◆ Selected text:
Start of Block
Lin (; ) is the Mandarin romanization of the Chinese surname written 林. It is also used in Taiwan, Japan, Korea, Singapore, Indonesia, Malaysia, Vietnam, Thailand and Cambodia.

Among Taiwanese and Chinese families from abroad, it is sometimes pronounced and spelled as Lim because many Chinese descendants are part of the Southern Min diaspora that speak Min Nan, Hokkien or  Teochew. In Cantonese-speaking regions such as Hong Kong and Macau it is spelled as Lam or Lum.

It is listed 147th on the Hundred Family Surnames. Within mainland China, it is currently the 18th most common surname.

In Japan, the character 林 is also used but goes by the pronunciation Hayashi, which is the 19th most common surname in Japan.

Name origin
King Zhou of Shang (reigned 1154 to 1122 BC), the last king of the Shang dynasty, had three uncles advising him and his administration. The king's uncles were Prince Bi Gan, Prince Jizi, and Prince Weizi. Together the three princes were known as "The Three Kind-Hearted Men of Shang" in the kingdom. Prince Bi Gan was the son of King Wen Ding; he was the brother of King Zhou's father and, thus, was King Zhou's uncle, and served as the prime minister of the Kingdom of Shang.

King Zhou was a cruel king, but his three uncles could not persuade him to change his ways. Failing in their duty to advise the king, Prince Weizi resigned. Prince Jizi faked insanity and was relieved of his post. Only Prince Bi Gan stayed on to continue advising the king to change his ways. "Servants who are afraid of being killed and refrain from telling the truth are not righteous" he said. This put him in danger of incurring the king's wrath. Prince Bi Gan stayed at the palace for three days and nights to try to persuade the blood-thirsty and immoral king to mend his ways.

The stubborn king would not relent and had Prince Bi Gan arrested for treason. Upon hearing this, his pregnant wife escaped into the forest and went into labor there. With no one to help her, she gave birth to a boy in the rocky cave in the forest, in a placed called Chang Lin (長林).

Before long, King Zhou of Shang was overthrown by Ji Fa, the Count of the West (Western Shang). Ji Fa established a new dynasty named the Zhou dynasty and became the King Wu of Zhou. King Wu knew about the courageous prime minister Prince Bi Gan and sought his wife and child. When he found them, he honoured them in respect of Prince Bi Gan. The mother and child were restored to the Shang royal family. King Wu of Zhou conferred the surname Lin (meaning forest) and the Dukedom of Bo'ling on Prince Bi Gan's son, Lin (Lim/Lam) Jian (林坚), ennobled as the Duke of Bo'ling.
End of Block
[Rows from a collection]
Start of Block
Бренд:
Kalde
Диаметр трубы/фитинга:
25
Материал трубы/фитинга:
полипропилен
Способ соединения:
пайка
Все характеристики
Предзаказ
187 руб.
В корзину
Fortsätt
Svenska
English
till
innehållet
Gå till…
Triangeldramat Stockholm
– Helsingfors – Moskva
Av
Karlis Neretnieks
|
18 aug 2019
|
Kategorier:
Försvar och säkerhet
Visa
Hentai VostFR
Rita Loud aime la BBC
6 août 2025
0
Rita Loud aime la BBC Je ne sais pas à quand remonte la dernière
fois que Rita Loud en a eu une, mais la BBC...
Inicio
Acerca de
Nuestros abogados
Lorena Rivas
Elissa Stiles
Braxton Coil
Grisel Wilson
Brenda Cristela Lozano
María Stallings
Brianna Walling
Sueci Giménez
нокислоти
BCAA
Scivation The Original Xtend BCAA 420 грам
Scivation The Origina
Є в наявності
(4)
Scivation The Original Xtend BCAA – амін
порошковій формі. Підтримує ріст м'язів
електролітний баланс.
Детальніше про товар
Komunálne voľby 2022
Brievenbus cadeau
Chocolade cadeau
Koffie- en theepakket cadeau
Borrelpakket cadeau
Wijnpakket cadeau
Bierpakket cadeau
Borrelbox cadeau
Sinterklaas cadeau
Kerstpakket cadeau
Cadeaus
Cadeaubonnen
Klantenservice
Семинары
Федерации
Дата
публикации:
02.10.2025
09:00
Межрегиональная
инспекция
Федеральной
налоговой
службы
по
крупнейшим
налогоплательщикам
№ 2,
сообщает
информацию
End of Block
Start of Block
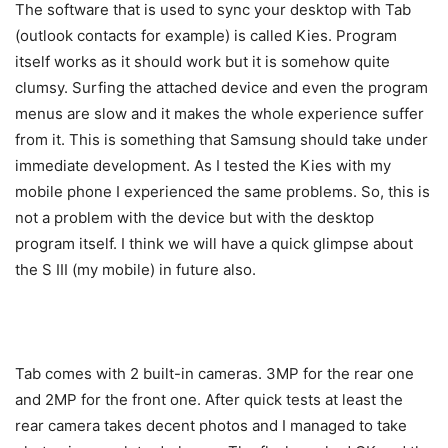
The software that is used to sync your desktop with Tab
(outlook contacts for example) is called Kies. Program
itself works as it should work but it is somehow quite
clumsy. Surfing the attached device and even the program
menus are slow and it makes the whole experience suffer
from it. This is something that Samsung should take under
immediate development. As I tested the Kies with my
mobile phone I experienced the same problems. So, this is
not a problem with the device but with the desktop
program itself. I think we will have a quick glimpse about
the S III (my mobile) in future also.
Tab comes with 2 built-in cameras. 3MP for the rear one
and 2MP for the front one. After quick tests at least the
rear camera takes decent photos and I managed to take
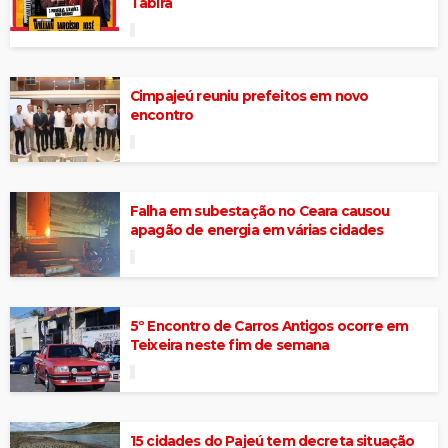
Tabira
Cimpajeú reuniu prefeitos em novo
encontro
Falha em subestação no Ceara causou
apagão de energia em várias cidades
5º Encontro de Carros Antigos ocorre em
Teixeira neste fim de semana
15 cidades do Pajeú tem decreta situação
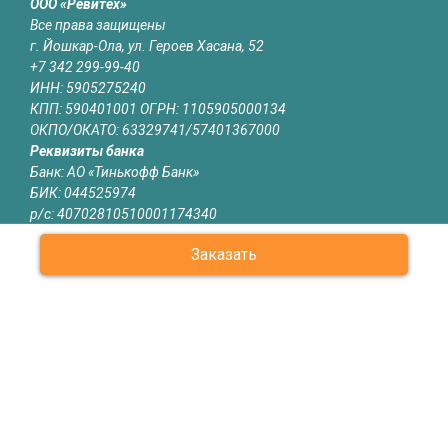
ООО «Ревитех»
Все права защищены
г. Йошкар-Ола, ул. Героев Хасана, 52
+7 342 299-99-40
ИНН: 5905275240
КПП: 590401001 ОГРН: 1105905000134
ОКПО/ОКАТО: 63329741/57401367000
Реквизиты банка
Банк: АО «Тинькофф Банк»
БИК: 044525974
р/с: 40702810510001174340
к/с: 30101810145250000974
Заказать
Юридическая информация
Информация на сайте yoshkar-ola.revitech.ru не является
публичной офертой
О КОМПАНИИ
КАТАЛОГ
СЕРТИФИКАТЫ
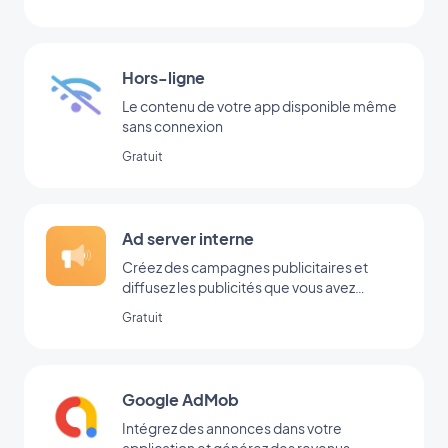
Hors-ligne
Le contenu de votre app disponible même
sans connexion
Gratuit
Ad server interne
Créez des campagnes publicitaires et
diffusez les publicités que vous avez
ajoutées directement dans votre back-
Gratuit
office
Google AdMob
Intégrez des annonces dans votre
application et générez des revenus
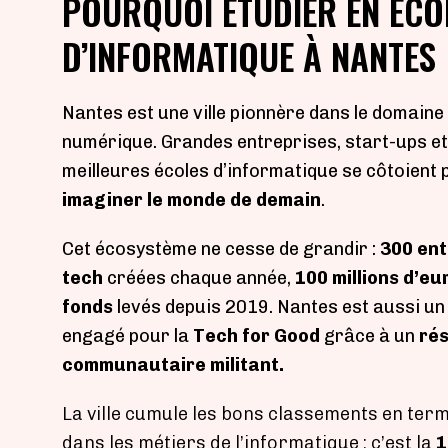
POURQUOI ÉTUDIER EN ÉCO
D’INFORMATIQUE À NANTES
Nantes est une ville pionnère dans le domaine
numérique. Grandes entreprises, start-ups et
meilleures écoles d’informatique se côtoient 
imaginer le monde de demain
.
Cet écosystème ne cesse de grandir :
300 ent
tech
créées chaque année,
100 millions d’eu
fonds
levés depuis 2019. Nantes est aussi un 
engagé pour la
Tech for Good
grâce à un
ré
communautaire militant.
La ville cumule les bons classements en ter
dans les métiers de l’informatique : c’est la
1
End of Block
Start of Block
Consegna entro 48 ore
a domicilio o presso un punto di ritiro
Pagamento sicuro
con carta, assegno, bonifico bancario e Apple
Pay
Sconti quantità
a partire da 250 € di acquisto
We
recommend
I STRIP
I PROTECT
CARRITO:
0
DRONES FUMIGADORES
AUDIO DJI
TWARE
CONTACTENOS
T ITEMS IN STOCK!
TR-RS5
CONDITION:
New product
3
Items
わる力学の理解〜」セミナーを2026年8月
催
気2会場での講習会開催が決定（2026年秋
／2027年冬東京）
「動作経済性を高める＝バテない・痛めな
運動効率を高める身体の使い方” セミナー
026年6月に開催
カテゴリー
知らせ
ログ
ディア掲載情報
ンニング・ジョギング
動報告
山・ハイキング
End of Block
◆ Directions:
Can you extract, word for word, the stretch of the passage on the Lin surname from "It is listed" through "surname in Japan."? None of these rows is needed.

◆ Solution for this task:
It is listed 147th on the Hundred Family Surnames. Within mainland China, it is currently the 18th most common surname.

In Japan, the character 林 is also used but goes by the pronunciation Hayashi, which is the 19th most common surname in Japan.